User-defined functions in Databricks Connect for Python

Note

This article covers Databricks Connect for Databricks Runtime 13.1 and above.

This article describes how to execute UDFs with Databricks Connect for Python. Databricks Connect enables you to connect popular IDEs, notebook servers, and custom applications to Databricks clusters. For the Scala version of this article, see User-defined functions in Databricks Connect for Scala.

Note

Before you begin to use Databricks Connect, you must set up the Databricks Connect client.

Databricks Connect for Python supports user-defined functions (UDF). When a Dataframe operation that include UDFs is executed, the UDFs involved are serialized by Databricks Connect and sent over to the server as part of the request.

Note

Since the user-defined function is serialized and deserialized, the Python version used by the client must match the Python version on the Databricks cluster. To check the cluster’s Python version, see the “System Environment” section for the cluster’s Databricks Runtime version in Databricks Runtime release notes versions and compatibility.

The following Python program sets up a simple UDF that squares values in a column.

from pyspark.sql.functions import col, udf
from pyspark.sql.types import IntegerType
from databricks.connect import DatabricksSession

@udf(returnType=IntegerType())
def double(x):
    return x * x


spark = DatabricksSession.builder.getOrCreate()

df = spark.range(1, 2)
df = df.withColumn("doubled", double(col("id")))

df.show()

» **Dataset**
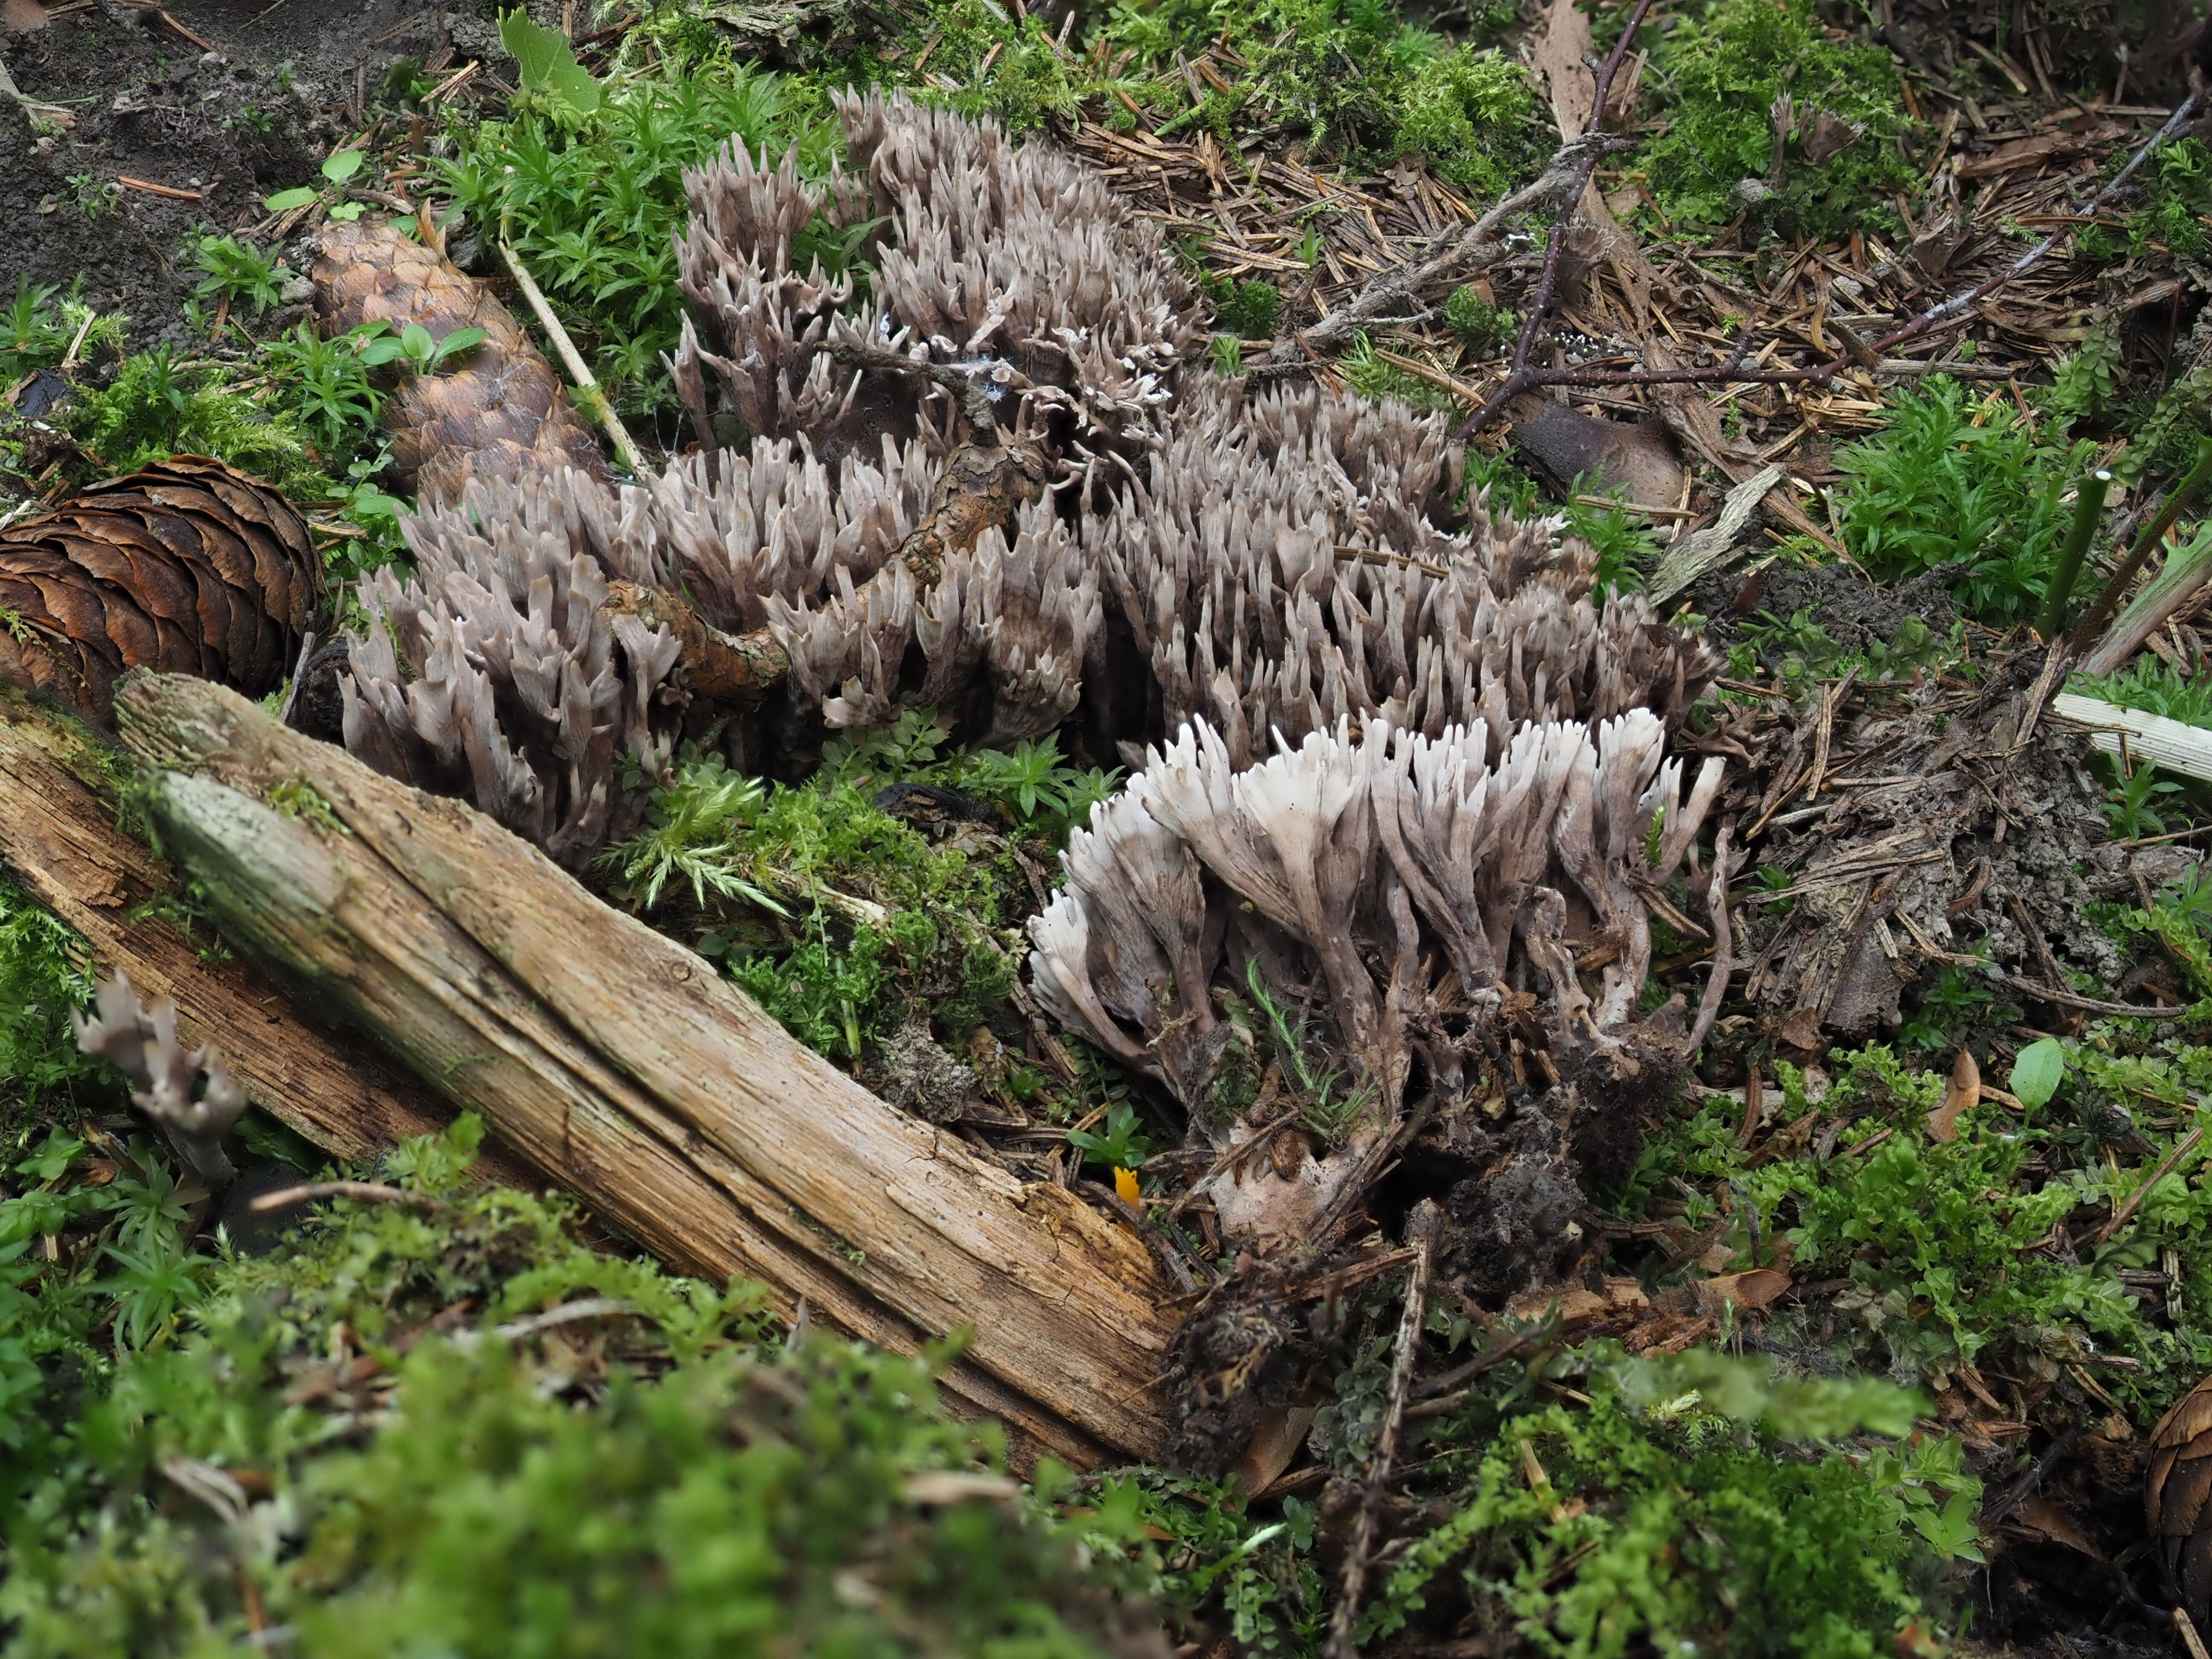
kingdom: Fungi
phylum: Basidiomycota
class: Agaricomycetes
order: Thelephorales
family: Thelephoraceae
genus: Thelephora
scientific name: Thelephora palmata
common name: Stinking earthfan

» **Required tasks**
#1 List every name that the import lines in the code sample of the Databricks Connect page bring in.
#2 From the Databricks Connect page, write out everything from "Since the user-defined" down to "spark = DatabricksSession.builder.getOrCreate()" word for word.

» **List of solutions**
#1 col, udf, IntegerType, DatabricksSession

#2
Since the user-defined function is serialized and deserialized, the Python version used by the client must match the Python version on the Databricks cluster. To check the cluster’s Python version, see the “System Environment” section for the cluster’s Databricks Runtime version in Databricks Runtime release notes versions and compatibility.

The following Python program sets up a simple UDF that squares values in a column.

from pyspark.sql.functions import col, udf
from pyspark.sql.types import IntegerType
from databricks.connect import DatabricksSession

@udf(returnType=IntegerType())
def double(x):
    return x * x


spark = DatabricksSession.builder.getOrCreate()